Hi dragon49,
First of, congrats on finding a working solution!
Before responding to your questions: I’m not an electrical engineer and my answer’s based on my high school and general understanding.
From what I understand the original amp design doesn’t have ‘true’ ground. Therefore, the plus and minus are relative to eachother, thus giving opportunity to pick up hum. Apparently, switching on the blue tooth is ‘equalising’ the plus and minus to a level equal to when having true ground.
Probably, you have been researching yourself. Anyway, when trying to understand the common cause of hum, I did some investigating and stumbled upon this link: https://www.psaudio.com/ps-how/how-to-find-and-fix-hum/ from which I comprehend you have reached a similar solution as with the AC Chester plug.
This link I also found helpful understanding: https://www.techwalla.com/articles/how-to-eliminate-amplifier-hum-from-speakers.

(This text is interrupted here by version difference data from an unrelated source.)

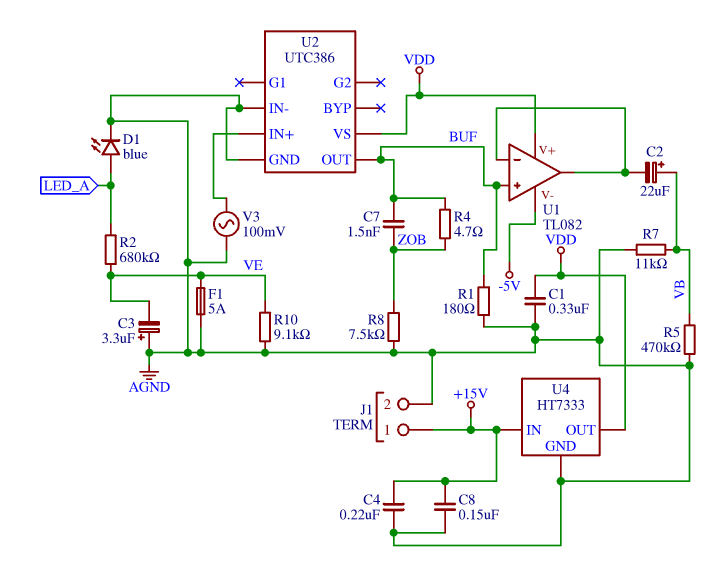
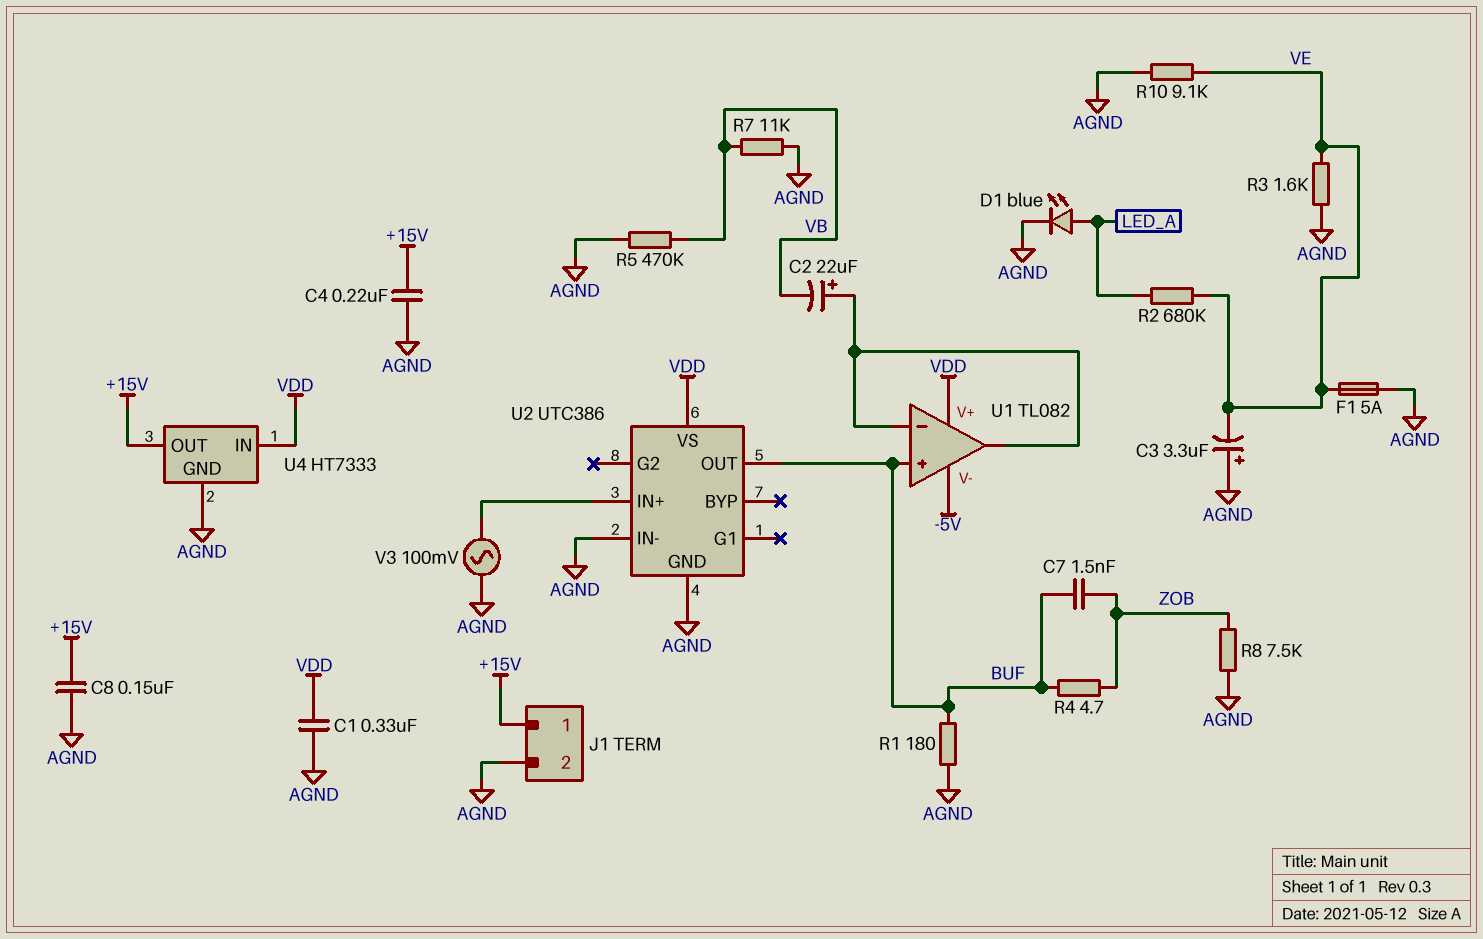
C2: 22uF (plus VB, minus U1/in-) -> 22uF (plus U1/in-, minus VB)
R3: none -> 1.6k (AGND, VE)
U4 pin IN: +15V -> VDD
U4 pin OUT: VDD -> +15V

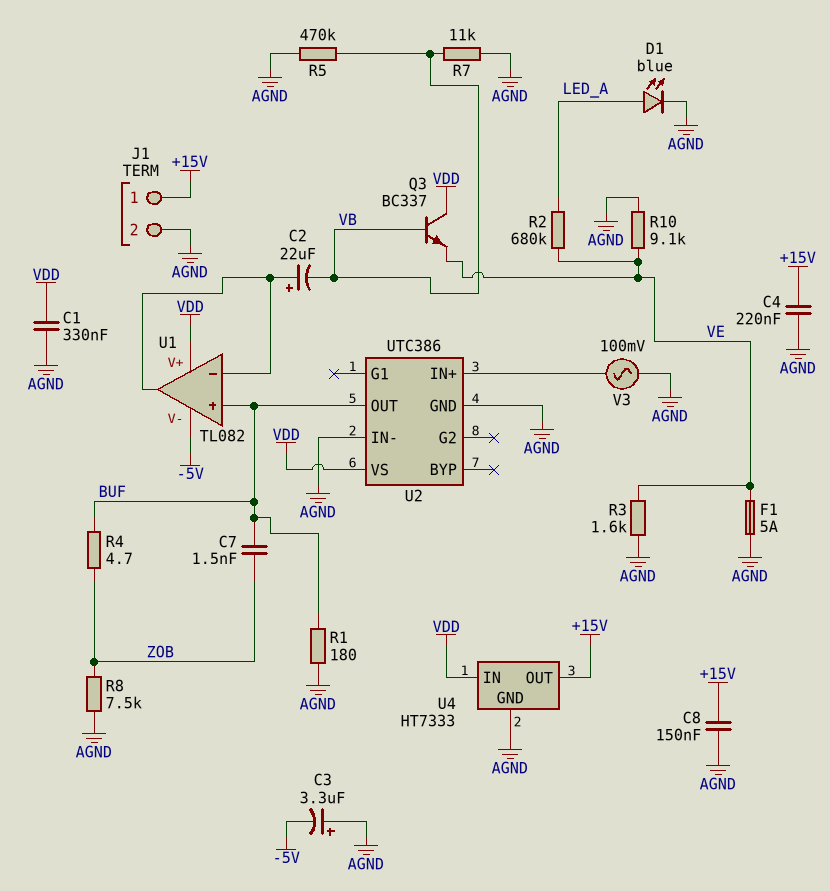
C3: 3.3uF (plus AGND, minus VE) -> 3.3uF (plus AGND, minus -5V)
Q3: none -> NPN BC337 (B VB, C VDD, E VE)

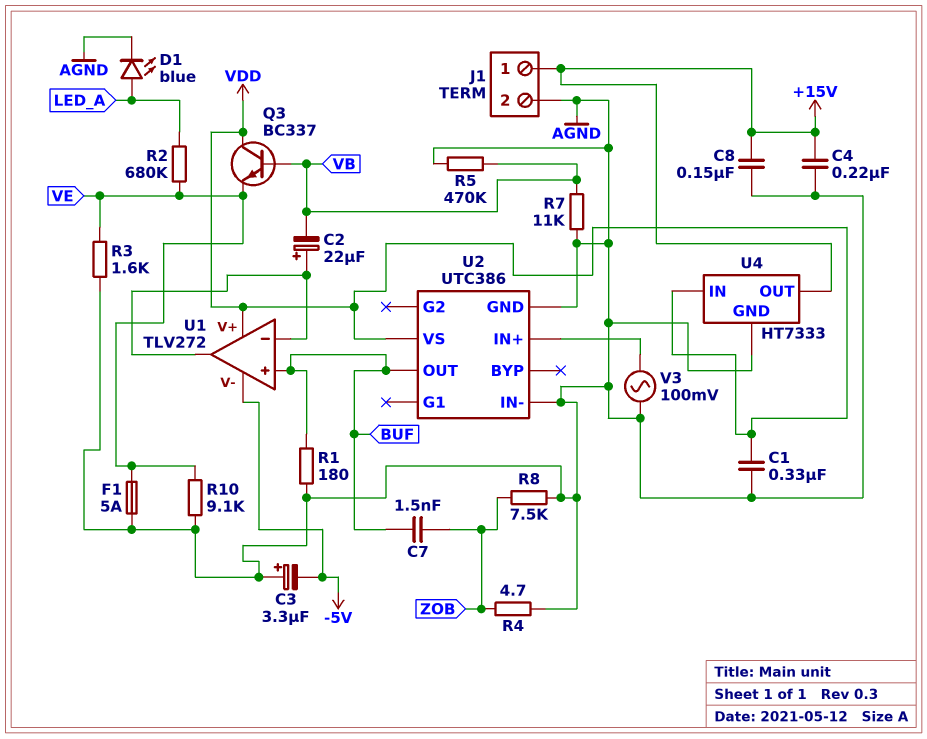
R4: 4.7 (BUF, ZOB) -> 4.7 (AGND, ZOB)
U1: TL082 -> TLV272

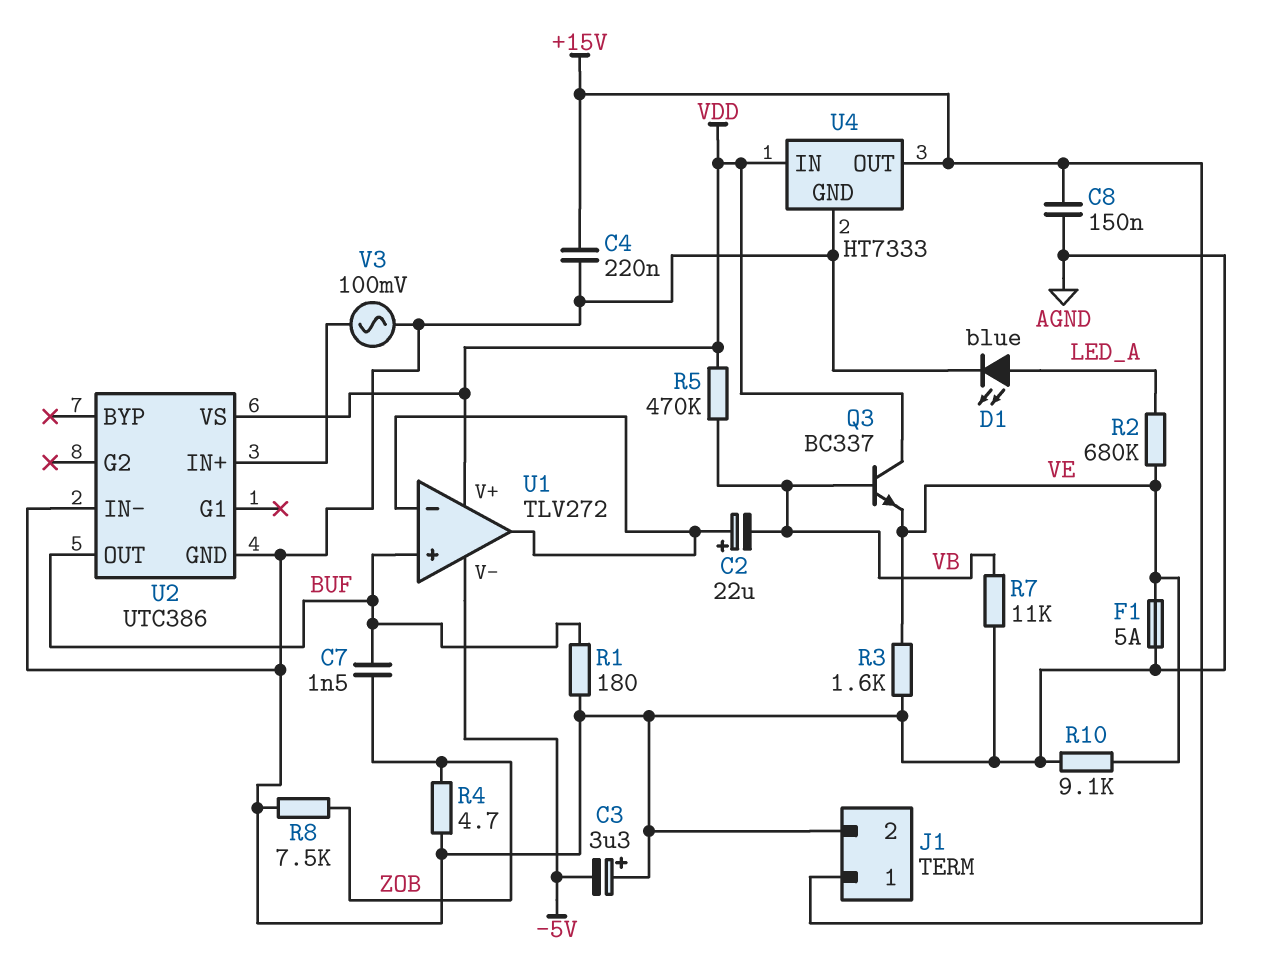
C1: 330nF (AGND, VDD) -> none
R5: 470k (AGND, VB) -> 470k (VB, VDD)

I don’t quite understand what you did when applying the three pong connector. What did you connect the ground prong with? It seems that you created true ground by using the ‘main output of power negative’ and connecting it to ground with a separate wire, although I don’t really understand what this does electrically. It also seems you might combine this solution with your first three wire grounding plug connection.
In the above some relevant information might be missing for full understanding.
I hope this helps providing further understanding, but please do fill in where our common understanding of the schematic can be further augmented and ask anything to further deep dive into the matter.